By the way a Masque is a kind play which the lines between audience and player are blurred indeed. The three plays take a bit of getting used, and some of the jokes take a bit of work to get, but as I read through it I found I just could not put it down. 206 pages with notes and index. Copyright 2000
Phillip Kaveny, Reviewer
This is a monumental reference work on the pre-1911 literature of China and was over seven years in preparation. It involved the work of almost two hundred international contributors and provides the basic background, analysis, and bibliography needed by both scholars and students to find their way around the huge corpus of Chinese literature, poetry, drama, and related commentary and scholarship.
Unfortunately 'literature' has been interpreted in the restricted sense of 'imaginative literature' (i.e., fiction, drama, poetry) and although some mention of China's philosophic literature was unavoidable, no entries exist for the major philosophers or philosophic texts. This, to some, may considerably reduce the value of the book. Major features of the book include :
Analytic survey essays of about 10,000 words each on Buddhist Literature, drama, fiction, literary criticism, poetry, prose, popular literature, rhetoric, Taoist (religious, not philosophic) literature, and women's literature.
Over 500 entries of approximately 1500 words each on famous writers, works, genres, styles, groups, movements, etc.
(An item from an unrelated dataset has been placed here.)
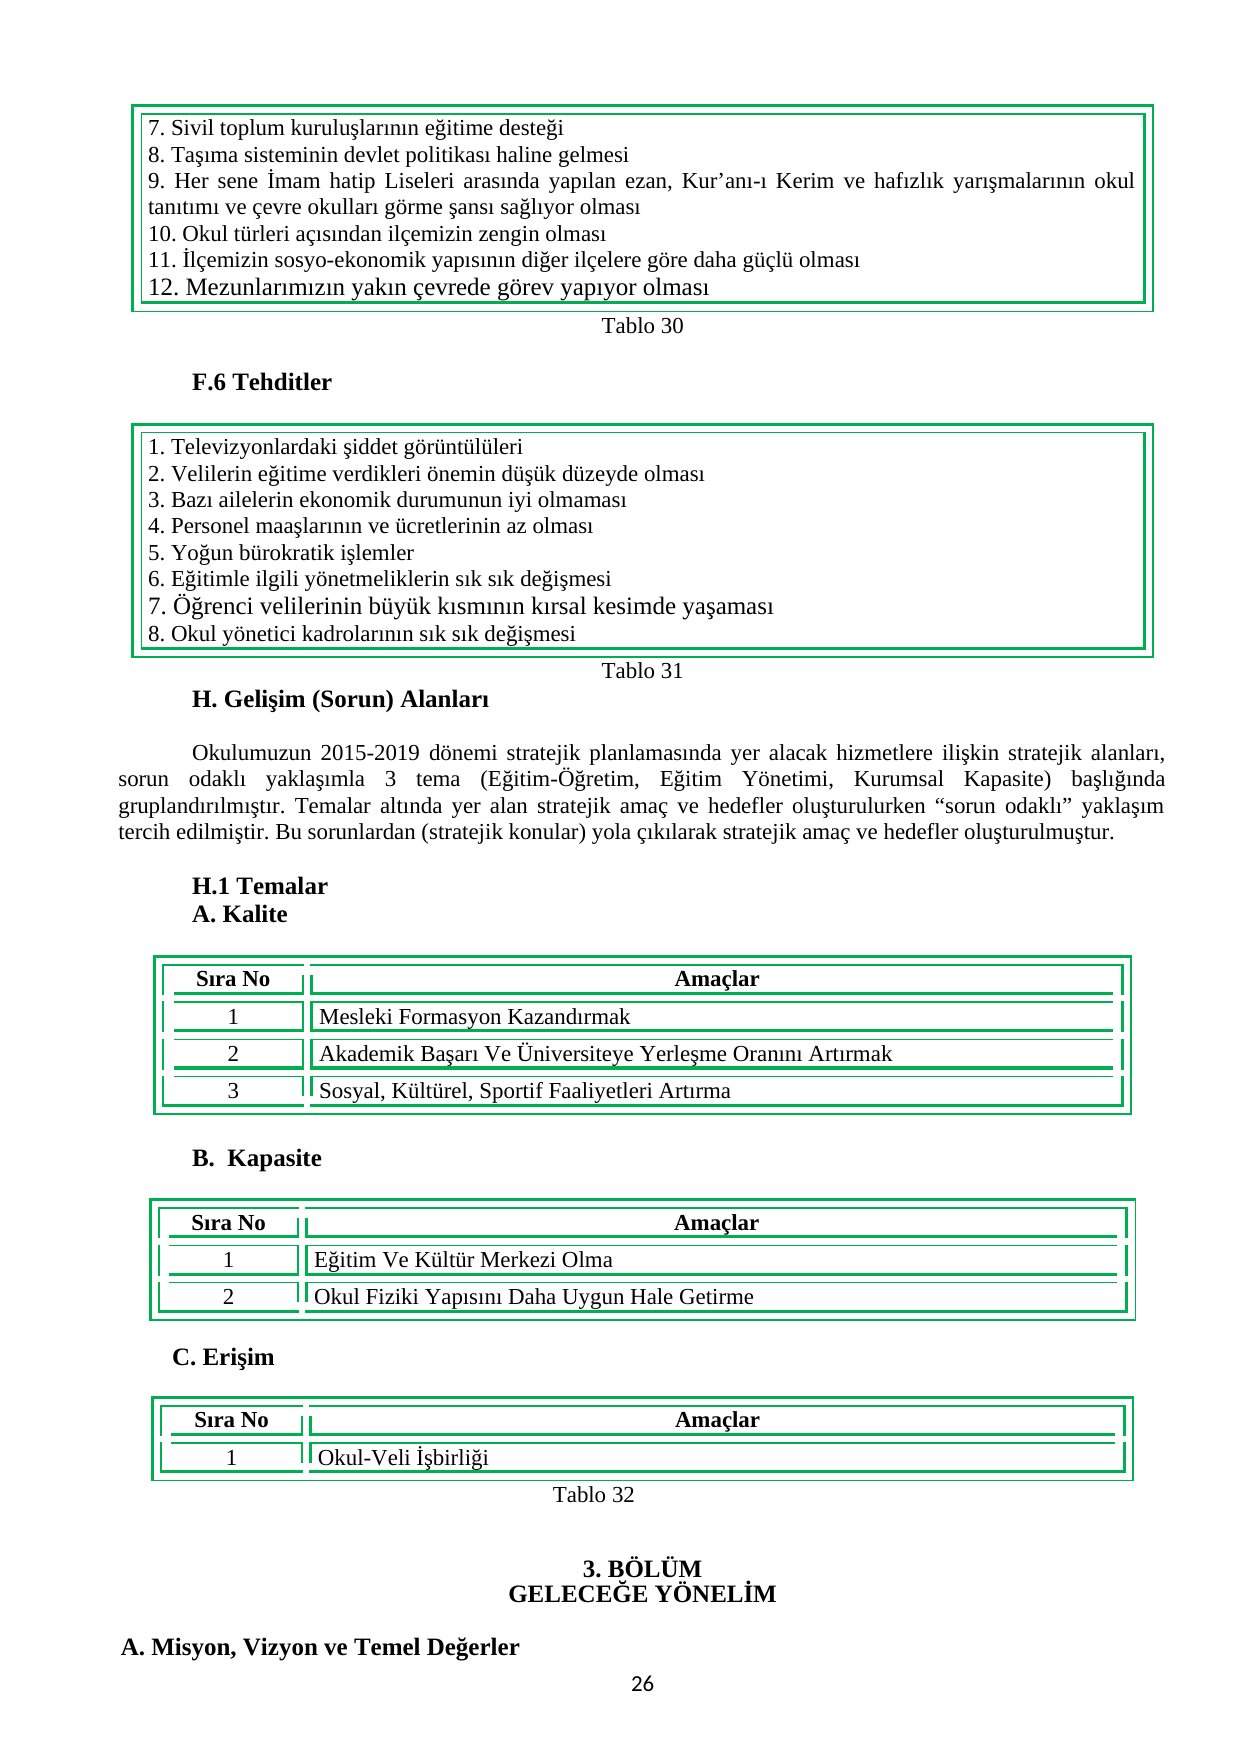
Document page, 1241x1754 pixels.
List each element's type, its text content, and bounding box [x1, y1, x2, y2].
Each entry has a bilingual bibliography that lists editions, translations, and studies, and the major primary and secondary sources in Chinese, Japanese, English, French, and German.
Separate indexes of subjects, names, and titles.
Chinese names and titles have also been given in Chinese ideograms (sinographs) along with Wade-Giles transcriptions throughout. But one irritating defect of the book is that the pages lack headwords in the upper margins and finding a particular entry can involve a lot of riffling back and forth.
The book is a large heavy volume of full quarto size, well-printed in double columns on over one thousand pages of strong paper, stitched, and bound in full cloth for durability.
All in all it is an extremely interesting and useful 'Companion to Traditional Chinese _Imaginative_ Literature.' But what a pity the editors chose to exclude what for most people is the most interesting and significant Chinese literature of all, the philosophic literature of Ancient China.